The tornado-resistance of Monolithic Dome structures will be one of the featured topics at the Rebuild Joplin Strong workshop scheduled for July 8 and 9 on the campus of Missouri Southern State University. David B. South, president of the Monolithic Dome Institute, is slated to speak at the event, which is designed to bring survivors, planners, and builders together with experts in storm-resistant, green construction practices.
“These are the people who know how to recover from a disaster like ours and can help make the city more storm-resistant and environmentally sustainable in the future,” said Missouri State Rep. Bill White, R-Joplin, in announcing the workshop. Monolithic Domes are steel-reinforced, concrete structures that meet the Federal Emergency Management Agency’s standards for near-absolute protection from tornadoes and hurricanes. They are used as homes, schools, churches and commercial facilities.

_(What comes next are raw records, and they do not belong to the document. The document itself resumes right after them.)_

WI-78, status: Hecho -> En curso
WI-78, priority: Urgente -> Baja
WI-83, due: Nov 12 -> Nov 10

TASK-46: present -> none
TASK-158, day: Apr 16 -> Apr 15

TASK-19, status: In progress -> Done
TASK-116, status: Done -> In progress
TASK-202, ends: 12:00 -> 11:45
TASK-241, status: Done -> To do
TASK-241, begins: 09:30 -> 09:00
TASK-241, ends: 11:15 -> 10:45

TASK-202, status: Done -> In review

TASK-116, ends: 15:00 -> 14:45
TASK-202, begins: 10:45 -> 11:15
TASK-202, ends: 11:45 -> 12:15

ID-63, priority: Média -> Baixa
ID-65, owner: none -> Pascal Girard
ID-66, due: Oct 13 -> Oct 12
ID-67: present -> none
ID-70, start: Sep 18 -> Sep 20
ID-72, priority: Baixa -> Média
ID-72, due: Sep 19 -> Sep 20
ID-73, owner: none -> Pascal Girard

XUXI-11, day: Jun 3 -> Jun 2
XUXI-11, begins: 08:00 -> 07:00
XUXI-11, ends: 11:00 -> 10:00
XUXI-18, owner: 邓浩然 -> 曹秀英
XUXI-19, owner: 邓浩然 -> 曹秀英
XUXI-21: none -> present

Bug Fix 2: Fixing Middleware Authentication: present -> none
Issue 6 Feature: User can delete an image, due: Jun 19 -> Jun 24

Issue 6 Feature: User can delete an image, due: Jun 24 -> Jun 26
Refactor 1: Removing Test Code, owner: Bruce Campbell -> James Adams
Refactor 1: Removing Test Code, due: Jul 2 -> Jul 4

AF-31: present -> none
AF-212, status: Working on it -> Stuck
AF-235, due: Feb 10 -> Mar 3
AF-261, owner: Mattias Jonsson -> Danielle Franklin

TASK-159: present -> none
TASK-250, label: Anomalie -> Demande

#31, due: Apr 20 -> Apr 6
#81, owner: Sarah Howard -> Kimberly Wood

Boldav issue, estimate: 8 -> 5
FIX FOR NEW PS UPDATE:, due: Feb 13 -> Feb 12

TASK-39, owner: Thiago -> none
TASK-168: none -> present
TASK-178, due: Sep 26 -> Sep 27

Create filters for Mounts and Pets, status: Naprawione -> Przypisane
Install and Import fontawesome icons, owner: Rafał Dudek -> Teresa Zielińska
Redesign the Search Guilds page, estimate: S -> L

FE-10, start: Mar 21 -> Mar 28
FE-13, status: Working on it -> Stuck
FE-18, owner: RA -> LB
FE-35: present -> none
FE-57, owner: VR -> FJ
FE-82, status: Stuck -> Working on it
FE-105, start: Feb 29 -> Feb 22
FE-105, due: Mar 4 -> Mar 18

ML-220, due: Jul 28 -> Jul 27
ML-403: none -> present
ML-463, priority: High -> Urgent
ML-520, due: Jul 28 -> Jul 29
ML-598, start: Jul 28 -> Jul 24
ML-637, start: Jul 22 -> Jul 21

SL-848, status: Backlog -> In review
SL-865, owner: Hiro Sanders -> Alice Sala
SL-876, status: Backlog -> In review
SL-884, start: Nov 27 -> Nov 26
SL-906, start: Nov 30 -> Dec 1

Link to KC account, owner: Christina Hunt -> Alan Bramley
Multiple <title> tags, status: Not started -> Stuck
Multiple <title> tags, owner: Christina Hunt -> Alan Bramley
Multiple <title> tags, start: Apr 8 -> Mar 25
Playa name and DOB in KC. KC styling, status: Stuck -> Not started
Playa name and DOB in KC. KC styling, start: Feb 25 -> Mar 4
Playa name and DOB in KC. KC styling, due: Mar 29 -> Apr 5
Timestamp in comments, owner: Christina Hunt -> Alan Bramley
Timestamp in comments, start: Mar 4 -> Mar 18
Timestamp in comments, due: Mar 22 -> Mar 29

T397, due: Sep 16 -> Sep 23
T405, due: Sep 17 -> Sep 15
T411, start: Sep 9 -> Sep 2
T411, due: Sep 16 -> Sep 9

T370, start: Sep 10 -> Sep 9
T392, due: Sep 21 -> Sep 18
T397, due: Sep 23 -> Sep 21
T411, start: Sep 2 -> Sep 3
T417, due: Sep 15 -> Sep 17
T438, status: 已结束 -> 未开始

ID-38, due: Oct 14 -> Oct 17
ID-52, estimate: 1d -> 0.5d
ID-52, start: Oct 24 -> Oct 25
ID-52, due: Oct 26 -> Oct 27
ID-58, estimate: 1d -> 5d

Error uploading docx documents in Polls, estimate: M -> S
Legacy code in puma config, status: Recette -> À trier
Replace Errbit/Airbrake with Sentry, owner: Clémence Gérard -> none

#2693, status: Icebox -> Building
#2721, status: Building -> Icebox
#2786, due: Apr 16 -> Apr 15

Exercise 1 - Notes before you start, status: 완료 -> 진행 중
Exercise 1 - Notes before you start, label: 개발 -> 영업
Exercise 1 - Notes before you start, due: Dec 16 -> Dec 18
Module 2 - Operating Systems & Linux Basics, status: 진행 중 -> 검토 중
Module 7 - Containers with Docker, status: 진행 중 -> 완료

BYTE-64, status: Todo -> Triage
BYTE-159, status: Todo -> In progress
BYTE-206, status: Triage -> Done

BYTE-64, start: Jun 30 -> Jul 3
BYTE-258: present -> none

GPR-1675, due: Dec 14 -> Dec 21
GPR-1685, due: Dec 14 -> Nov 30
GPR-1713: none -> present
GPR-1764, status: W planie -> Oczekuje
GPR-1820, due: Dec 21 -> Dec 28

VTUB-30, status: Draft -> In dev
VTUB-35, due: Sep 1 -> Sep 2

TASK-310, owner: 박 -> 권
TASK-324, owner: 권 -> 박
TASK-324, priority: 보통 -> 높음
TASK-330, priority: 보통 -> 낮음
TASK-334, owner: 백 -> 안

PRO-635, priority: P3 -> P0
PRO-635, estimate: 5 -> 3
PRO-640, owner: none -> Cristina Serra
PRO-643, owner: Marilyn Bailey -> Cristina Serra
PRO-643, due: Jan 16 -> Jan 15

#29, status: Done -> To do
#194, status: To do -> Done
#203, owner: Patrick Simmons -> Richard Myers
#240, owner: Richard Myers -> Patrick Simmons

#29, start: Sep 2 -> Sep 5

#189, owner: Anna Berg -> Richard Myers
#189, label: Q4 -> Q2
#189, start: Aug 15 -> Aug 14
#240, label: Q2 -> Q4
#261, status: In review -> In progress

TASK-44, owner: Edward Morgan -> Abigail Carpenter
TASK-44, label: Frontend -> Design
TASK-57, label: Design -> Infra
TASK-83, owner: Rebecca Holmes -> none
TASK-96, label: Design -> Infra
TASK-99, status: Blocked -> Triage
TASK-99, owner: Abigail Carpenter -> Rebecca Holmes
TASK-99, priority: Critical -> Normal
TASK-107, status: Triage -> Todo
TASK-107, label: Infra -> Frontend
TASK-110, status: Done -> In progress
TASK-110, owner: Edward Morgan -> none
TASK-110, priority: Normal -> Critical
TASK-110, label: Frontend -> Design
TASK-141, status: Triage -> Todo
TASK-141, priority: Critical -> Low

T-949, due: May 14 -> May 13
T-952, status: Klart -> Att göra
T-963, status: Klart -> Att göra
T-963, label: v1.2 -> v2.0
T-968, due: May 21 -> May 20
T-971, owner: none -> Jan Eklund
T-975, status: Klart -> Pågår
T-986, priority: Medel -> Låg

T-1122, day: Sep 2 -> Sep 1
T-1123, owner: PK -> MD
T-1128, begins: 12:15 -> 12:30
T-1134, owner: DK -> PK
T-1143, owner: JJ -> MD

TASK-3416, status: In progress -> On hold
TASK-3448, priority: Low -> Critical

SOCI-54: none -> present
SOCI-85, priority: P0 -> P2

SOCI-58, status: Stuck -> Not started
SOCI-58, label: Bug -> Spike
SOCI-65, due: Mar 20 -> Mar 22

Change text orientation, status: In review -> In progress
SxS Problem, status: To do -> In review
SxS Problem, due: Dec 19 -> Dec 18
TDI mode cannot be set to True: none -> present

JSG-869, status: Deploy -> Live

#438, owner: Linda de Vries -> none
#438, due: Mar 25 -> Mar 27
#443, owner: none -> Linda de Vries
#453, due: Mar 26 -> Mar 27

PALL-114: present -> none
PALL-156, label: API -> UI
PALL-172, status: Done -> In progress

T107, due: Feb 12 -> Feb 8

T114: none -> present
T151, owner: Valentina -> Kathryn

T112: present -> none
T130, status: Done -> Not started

The workshop was organized in response to the EF-5 tornado that struck Joplin on May 22, killing 158 people. It was one of the nation’s single deadliest tornadoes.
The disaster recovery that occurred in Greensburg, Kansas, will be the focus of the workshop’s first session planned for Friday. A powerful tornado destroyed 95 percent of the town in 2007, but the community has since become a model of sustainable rebuilding.
On Saturday, organizers have planned three focus sessions aimed at coupling immediate concerns about safety with long-term economic benefits associated with well-built structures.
“We are always saddened when we see the loss of life and property that often occurs during severe storms like the one that hit Joplin,” said South, who along with his brothers invented and patented the process for building Monolithic Domes. “But events like this workshop make us hopeful that lives can be saved in the future through the construction of safer, better structures that are also energy efficient and green.”